▶ GIVEN TEXT:

• • • •

Ephemeris and Almanac Design for Lunar Navigation Satellites
Keidai Iiyama, Grace Gao
TL;DR
The paper tackles the challenge of creating compact, high-fidelity ephemeris and almanac messages for lunar navigation under LunaNet constraints. It propos es a hybrid ephemeris using osculating elements plus Chebyshev polynomials and Fourier series, and a compact almanac with a polynomial–Fourier per-element model, validated across 30-, 24-, 12-hour ELFOs and a 6-hour polar orbit. Results show sub-meter position and sub-mm/s velocity accuracy for short arcs within a 900-bit budget, and 15-day almanac performance that supports reliable warm-start satellite visibility discrimination. The approach offers a scalable, interoperable foundation for LANS data products, with future work extending to clock models, orbit determination, and receiver simulations for end-to-end navigation assessments.

• • • •

▶ DATA EXTRACT:

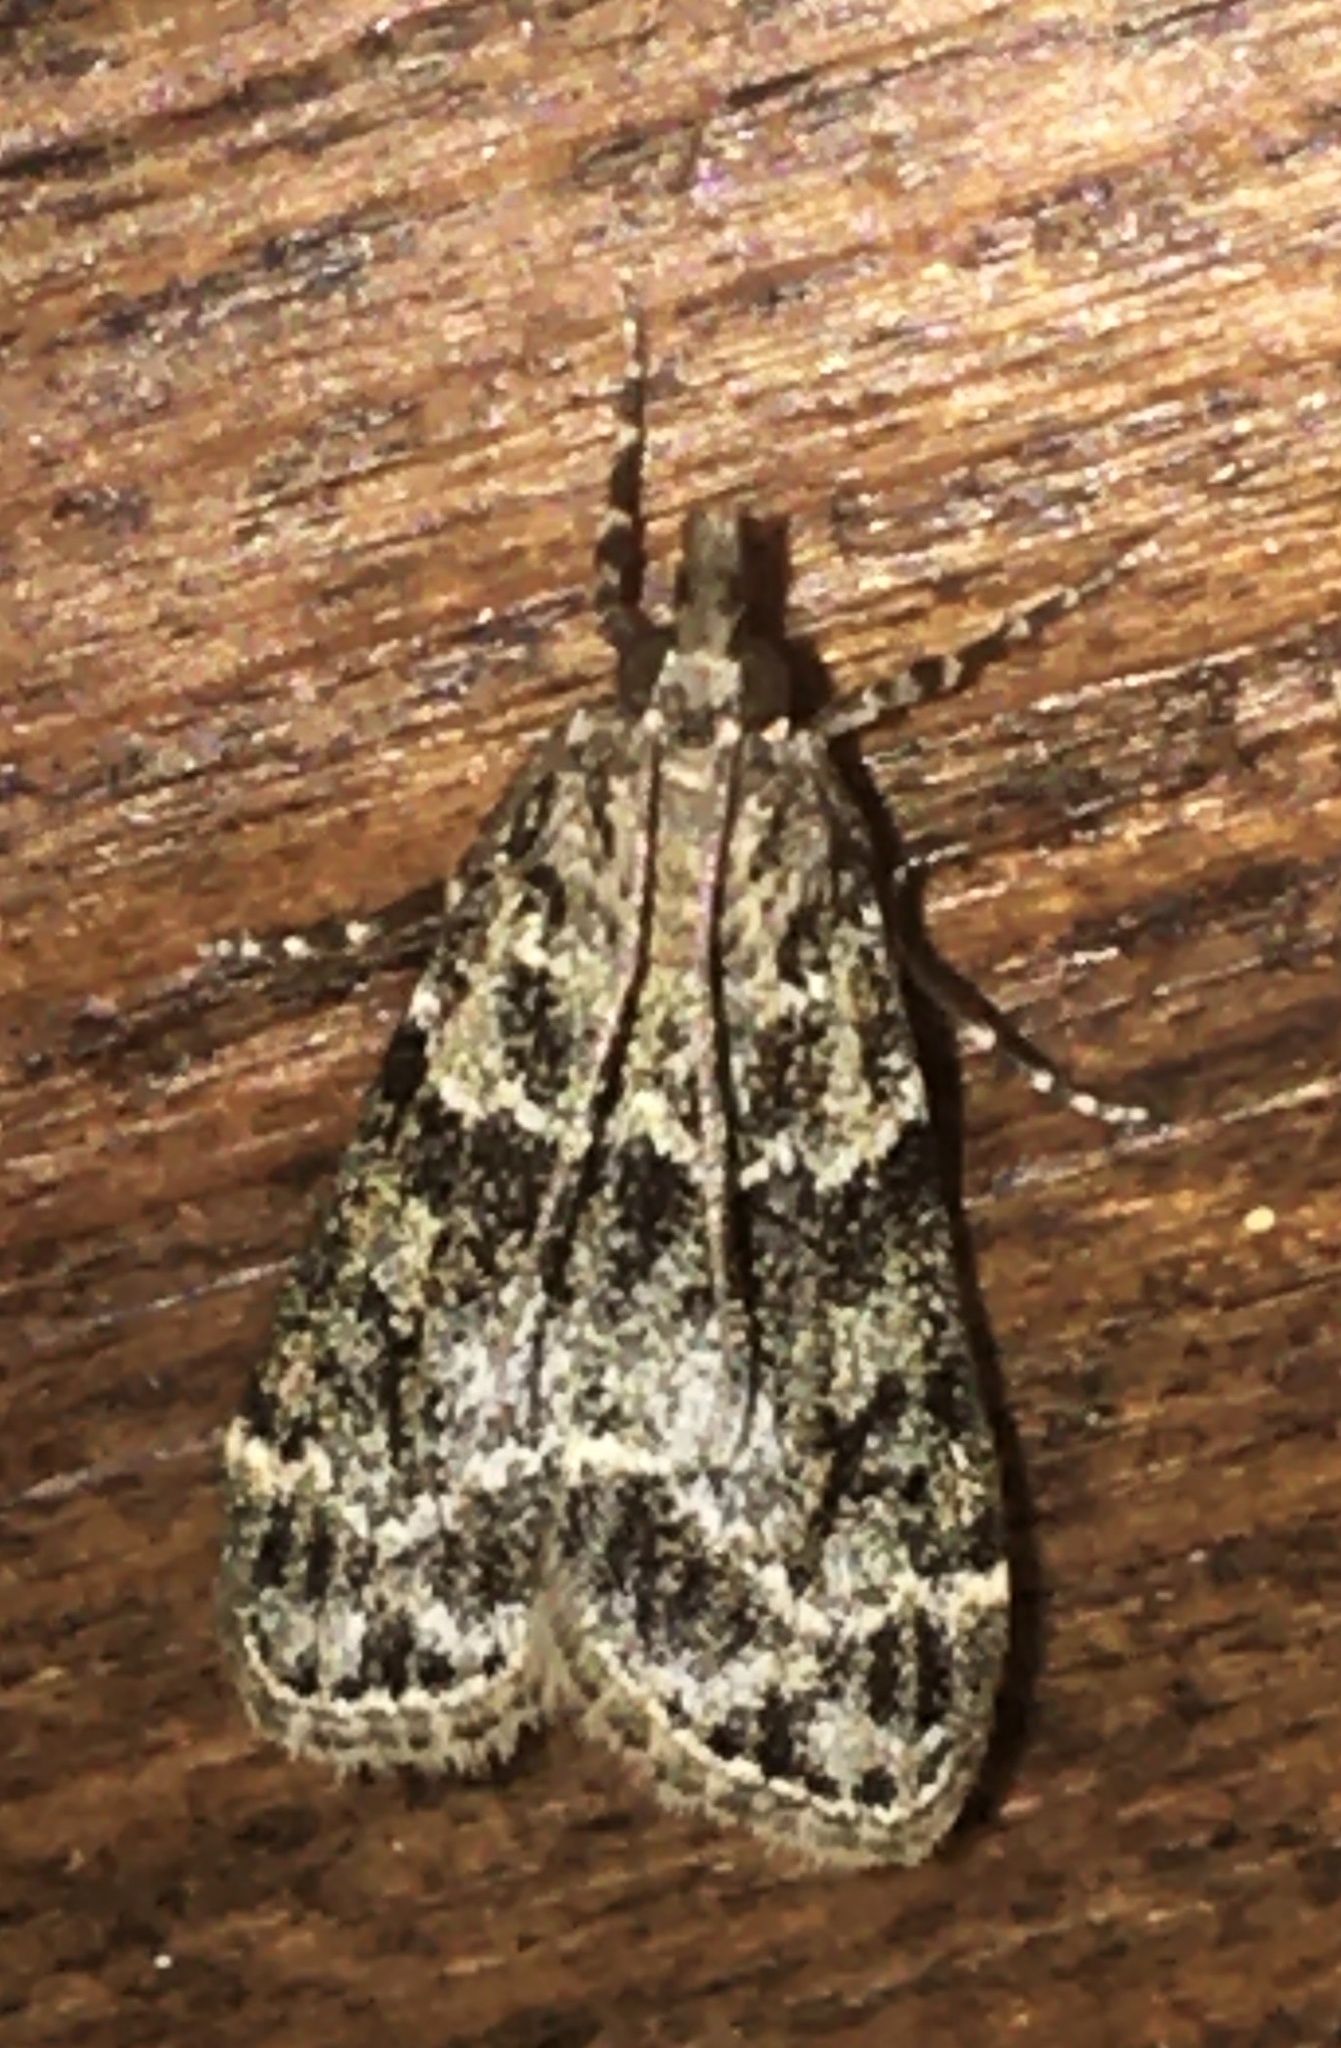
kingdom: Animalia
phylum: Arthropoda
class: Insecta
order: Lepidoptera
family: Crambidae
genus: Eudonia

• • • •

▶ WORK INSTRUCTIONS:
(a) Answer these about the lunar navigation summary:
(i) Within what bit budget are the short-arc ephemeris results achieved?
(ii) Besides the 30-, 24- and 12-hour ELFOs, what orbit was used for validation?
(iii) Over how many days is the almanac performance reported?
(b) Print the lunar navigation summary from "Ephemeris and Almanac Design" up to and including "end-to-end navigation assessments.".
(c) Write what comes next in the paper on lunar navigation satellite ephemeris and almanac design, starting after its last sentence.
The records can be set aside; nothing here depends on them.

▶ RESPONSES:
(a)
(i) 900 bits
(ii) A 6-hour polar orbit
(iii) 15 days

(b)
Ephemeris and Almanac Design for Lunar Navigation Satellites
Keidai Iiyama, Grace Gao
TL;DR
The paper tackles the challenge of creating compact, high-fidelity ephemeris and almanac messages for lunar navigation under LunaNet constraints. It propos es a hybrid ephemeris using osculating elements plus Chebyshev polynomials and Fourier series, and a compact almanac with a polynomial–Fourier per-element model, validated across 30-, 24-, 12-hour ELFOs and a 6-hour polar orbit. Results show sub-meter position and sub-mm/s velocity accuracy for short arcs within a 900-bit budget, and 15-day almanac performance that supports reliable warm-start satellite visibility discrimination. The approach offers a scalable, interoperable foundation for LANS data products, with future work extending to clock models, orbit determination, and receiver simulations for end-to-end navigation assessments.

(c)
Abstract
This paper presents almanac and ephemeris message representation for lunar navigation satellites supporting the Lunar Augmented Navigation System (LANS). The proposed method combines osculating orbital elements, Chebyshev polynomials, and Fourier series to efficiently represent lunar satellite trajectories subject to complex perturbations from lunar gravity and third-body effects. For the ephemeris, a hybrid Chebyshev--Fourier formulation improves fitting accuracy over long arcs while maintaining message compactness under the data-size constraint of the LunaNet Interoperability Specification. For the almanac, a compact low-order polynomial and Fourier model is introduced to capture mid-term orbital variations over a 15-day fitting arc. The approach is validated for multiple orbit regimes, including 30-hour, 24-hour, and 12-hour elliptical lunar frozen orbits (ELFOs) and a 6-hour polar orbit. Results show that the proposed framework achieves sub-meter position and sub-millimeter-per-second velocity fitting errors within the 900-bit limit for 6-hour ephemeris arcs, and almanac fitting accuracy sufficient for reliable satellite-visibility identification in warm-start operations.